## EXERCISE PASSAGE:
◆ ◆ ◆ ◆

The main problem I faced would go like this: the amount of effort it takes to re-engage again with the course is (exponentially) related to the amount of time you spend away from it. In other words, the more time you stay away from the program, the more difficult it gets to just go past the Udacity’s login screen. It becomes an ongoing battle against your willpower.
I suffered from that, big time. I remember some time around June where after over a month without completing a single lesson, the thought of dropping out even crossed my mind. I endured, but the chances of not writing this post right now were then higher than you might expect.
On the other hand I also remember periods where I literally opted out of life and did nothing but Nanodegree. I was pretty unreliable with my efforts and, as far as I can tell, getting this right is something that will totally ease your way into the program.
Besides the disconnection from the social experience, which I definitely believe is the most pressing challenge online courses must solve for, the course was really good and definitely delivered on its expectations. The materials were well crafted, the projects had a clear purpose and the support you receive from Udacity is extraordinary at each step of the way.
So, upon graduation, if you were to ask me: would you do it again? I’d say "absolutely yes" if you are looking for a career move to a data related role. The DAND is the perfect bridge to land an entry level job in-field or even as a prep stage before joining an immersive, full-time data science bootcamp.
But as a "career booster" maybe I should have explored other softer options that would have allowed me to customize a little bit more my journey. As a counter to that, I’d also argue that it is easier to see this pattern looking backwards, now that I’ve already explored the data analyst path. A hypothesis I couldn’t have articulated back when I started, because my depth of knowledge on the matter was way narrower.
Well, no matter what, beyond the program specs, overall I’m extremely happy I enrolled (and graduated) the DAND. Because it has not only helped me out at my job the way I expected and planned for from the beginning. It has, unexpectedly, also proved to be an invaluable resource for everyday life and has transformed the way I perceive, through the data lens, even the smaller situations and decisions.

◆ ◆ ◆ ◆

## DIRECTIONS:
- 1) Revise the course reflection from the words "I suffered from" through the words "of the way.", changing "Nanodegree" to "the DAND". Begin at the words "I suffered from"; stop after "of the way.".
- 2) Does each statement agree with the course reflection? Answer yes or no for each one, and quote the words of the text that decide it. (a) The writer thought about dropping out around June. (b) The writer found the course materials poorly made. (c) The writer's efforts stayed steady throughout the program.
- 3) Please carry on the course reflection, starting right after its final sentence.
The rows play no part in any of these tasks.

## INFORMATION SHOWN:
◆ ◆ ◆ ◆

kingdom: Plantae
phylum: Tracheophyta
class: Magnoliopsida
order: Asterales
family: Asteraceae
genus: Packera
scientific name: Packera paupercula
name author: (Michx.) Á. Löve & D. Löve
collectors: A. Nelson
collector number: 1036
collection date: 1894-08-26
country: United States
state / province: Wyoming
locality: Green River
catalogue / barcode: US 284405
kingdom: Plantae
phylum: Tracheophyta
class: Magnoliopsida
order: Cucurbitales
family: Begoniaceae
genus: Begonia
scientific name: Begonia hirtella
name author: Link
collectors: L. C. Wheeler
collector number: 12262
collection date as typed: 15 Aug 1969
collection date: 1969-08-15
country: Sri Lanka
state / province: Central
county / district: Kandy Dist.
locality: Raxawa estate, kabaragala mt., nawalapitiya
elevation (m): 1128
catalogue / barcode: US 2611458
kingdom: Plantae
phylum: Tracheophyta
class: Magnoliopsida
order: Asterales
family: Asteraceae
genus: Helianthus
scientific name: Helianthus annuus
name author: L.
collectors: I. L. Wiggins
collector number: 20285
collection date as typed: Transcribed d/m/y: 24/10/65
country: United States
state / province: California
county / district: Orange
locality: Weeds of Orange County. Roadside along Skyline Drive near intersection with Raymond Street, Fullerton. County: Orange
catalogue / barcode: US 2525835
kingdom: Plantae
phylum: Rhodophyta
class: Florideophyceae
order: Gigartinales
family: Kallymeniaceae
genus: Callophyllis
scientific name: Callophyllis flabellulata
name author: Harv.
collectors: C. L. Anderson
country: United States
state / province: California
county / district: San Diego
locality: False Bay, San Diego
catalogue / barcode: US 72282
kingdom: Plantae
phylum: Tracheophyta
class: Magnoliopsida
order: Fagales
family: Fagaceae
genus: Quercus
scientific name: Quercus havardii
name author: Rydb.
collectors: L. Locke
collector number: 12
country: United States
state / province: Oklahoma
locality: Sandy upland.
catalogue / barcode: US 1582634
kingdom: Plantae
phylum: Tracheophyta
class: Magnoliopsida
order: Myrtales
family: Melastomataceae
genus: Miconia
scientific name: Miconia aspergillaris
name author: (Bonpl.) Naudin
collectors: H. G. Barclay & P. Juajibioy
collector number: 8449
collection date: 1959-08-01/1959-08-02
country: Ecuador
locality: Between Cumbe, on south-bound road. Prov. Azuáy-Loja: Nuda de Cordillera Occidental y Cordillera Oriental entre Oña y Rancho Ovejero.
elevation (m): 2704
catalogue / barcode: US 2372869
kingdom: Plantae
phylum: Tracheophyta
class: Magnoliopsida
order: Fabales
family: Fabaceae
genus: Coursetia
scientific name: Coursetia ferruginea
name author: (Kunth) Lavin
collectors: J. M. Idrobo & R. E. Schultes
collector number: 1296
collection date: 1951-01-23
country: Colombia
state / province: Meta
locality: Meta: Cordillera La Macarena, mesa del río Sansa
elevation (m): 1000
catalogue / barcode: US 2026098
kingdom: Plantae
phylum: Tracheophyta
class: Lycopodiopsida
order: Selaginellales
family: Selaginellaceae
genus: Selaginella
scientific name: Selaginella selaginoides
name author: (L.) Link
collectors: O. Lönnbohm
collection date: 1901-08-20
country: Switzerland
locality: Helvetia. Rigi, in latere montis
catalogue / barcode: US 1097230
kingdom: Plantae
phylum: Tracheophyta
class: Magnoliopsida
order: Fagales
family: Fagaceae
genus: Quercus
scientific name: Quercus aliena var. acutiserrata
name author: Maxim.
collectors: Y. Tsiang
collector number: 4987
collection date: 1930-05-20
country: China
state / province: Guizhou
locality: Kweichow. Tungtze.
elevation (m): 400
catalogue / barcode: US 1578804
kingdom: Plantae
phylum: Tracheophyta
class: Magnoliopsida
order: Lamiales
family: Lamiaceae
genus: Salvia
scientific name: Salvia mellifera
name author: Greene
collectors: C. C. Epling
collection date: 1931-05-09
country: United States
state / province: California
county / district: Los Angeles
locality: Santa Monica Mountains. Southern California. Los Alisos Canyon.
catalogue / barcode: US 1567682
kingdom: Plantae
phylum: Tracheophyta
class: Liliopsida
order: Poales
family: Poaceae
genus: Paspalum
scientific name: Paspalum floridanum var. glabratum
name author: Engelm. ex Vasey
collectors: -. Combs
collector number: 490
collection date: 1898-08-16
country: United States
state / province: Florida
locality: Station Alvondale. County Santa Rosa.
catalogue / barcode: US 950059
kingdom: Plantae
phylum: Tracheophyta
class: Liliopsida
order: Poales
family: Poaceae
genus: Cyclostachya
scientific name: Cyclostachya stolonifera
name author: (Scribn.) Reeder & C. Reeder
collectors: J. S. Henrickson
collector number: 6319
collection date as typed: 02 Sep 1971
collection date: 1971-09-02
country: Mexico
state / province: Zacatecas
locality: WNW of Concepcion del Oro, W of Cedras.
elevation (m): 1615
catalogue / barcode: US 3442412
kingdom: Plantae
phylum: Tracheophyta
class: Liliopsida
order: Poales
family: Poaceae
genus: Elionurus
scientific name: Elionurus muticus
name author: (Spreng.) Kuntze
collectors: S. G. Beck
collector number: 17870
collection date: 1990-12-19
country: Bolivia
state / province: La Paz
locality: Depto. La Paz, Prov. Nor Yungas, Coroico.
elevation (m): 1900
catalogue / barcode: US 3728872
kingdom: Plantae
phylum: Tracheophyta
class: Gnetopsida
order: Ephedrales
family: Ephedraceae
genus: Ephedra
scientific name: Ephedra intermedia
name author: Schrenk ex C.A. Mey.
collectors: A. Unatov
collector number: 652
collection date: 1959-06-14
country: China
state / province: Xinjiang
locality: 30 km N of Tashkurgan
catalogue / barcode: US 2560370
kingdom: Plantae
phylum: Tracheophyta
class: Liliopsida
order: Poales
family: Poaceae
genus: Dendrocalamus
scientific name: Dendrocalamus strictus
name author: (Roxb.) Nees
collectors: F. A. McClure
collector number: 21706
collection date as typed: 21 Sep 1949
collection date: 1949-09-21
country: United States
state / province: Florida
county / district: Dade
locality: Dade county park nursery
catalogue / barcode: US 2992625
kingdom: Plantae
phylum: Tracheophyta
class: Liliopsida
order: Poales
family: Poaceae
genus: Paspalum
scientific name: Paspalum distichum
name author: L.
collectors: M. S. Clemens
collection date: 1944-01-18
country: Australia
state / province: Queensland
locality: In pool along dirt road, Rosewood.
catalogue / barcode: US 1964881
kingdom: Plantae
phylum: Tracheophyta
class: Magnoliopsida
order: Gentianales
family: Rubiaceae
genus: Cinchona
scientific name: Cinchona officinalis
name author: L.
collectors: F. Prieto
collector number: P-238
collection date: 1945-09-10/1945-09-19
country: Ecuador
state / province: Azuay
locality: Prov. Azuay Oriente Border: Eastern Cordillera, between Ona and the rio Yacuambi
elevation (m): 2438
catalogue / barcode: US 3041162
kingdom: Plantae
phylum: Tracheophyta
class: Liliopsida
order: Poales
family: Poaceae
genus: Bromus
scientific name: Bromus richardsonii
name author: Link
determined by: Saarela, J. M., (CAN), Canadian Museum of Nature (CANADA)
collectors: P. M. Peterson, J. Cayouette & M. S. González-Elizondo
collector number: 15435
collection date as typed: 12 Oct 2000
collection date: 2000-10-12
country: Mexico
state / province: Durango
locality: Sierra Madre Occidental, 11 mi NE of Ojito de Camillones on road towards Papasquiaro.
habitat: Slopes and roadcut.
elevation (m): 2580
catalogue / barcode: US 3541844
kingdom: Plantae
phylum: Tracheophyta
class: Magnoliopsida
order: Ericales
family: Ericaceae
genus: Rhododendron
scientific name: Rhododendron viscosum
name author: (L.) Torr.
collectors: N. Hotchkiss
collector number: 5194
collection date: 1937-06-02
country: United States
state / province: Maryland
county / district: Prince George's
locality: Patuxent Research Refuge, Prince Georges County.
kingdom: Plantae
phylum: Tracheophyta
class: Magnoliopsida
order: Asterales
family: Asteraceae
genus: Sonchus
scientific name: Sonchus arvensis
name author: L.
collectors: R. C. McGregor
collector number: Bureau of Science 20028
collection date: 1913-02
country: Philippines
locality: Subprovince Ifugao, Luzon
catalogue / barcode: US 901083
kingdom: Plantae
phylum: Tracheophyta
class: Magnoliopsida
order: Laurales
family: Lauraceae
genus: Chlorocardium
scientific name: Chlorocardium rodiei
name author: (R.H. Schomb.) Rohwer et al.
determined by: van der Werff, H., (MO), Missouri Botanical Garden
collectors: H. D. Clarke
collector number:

◆ ◆ ◆ ◆

## RESPONSES IN ORDER:
- 1)
I suffered from that, big time. I remember some time around June where after over a month without completing a single lesson, the thought of dropping out even crossed my mind. I endured, but the chances of not writing this post right now were then higher than you might expect.
On the other hand I also remember periods where I literally opted out of life and did nothing but the DAND. I was pretty unreliable with my efforts and, as far as I can tell, getting this right is something that will totally ease your way into the program.
Besides the disconnection from the social experience, which I definitely believe is the most pressing challenge online courses must solve for, the course was really good and definitely delivered on its expectations. The materials were well crafted, the projects had a clear purpose and the support you receive from Udacity is extraordinary at each step of the way.

- 2)
(a) Yes: "the thought of dropping out even crossed my mind"
(b) No: "The materials were well crafted"
(c) No: "I was pretty unreliable with my efforts"

- 3)
 When I enrolled back in April most Udacity programs were paid in a monthly basis and offered a 50% money back guarantee if you graduated in less than a year. On top of that, there were two payment options, the "basic" for $199/month and the "plus" for $299/month. Only the latter offered (subject to certain fine print) "jobs guarantee" and I quote from their marketing copy: "While all of our Nanodegree programs are built with your career success in mind, you must enroll in our Nanodegree Plus program to secure a jobs guarantee. Since then, most of their programs have been gradually migrating to a term-based structure and their approach to "job assistance", that’s just an opinion, has become less aggressive and more loose.
 The DAND program structure was upgraded two times during my enrollment. The first one, in September, was a small tweak to the curriculum structure, which I opted in. The second, in December, was a major change where they moved the whole program to a term based structure — mainly in line with the rest of their new Nanodegrees. Udacity kindly offered me to upgrade to the new one, but I personally sticked to the old model since I was about to finish anyway.
 Machine learning is no longer available in the new curriculum, all the contents have been moved to its own Nanodegree program.
 Ideally you’re expected to finish in six months, but you got half the money back if you did it in less than twelve. Now the program has shifted to a term model though, the option to get your money back if you were to finish under a certain time frame is no longer available.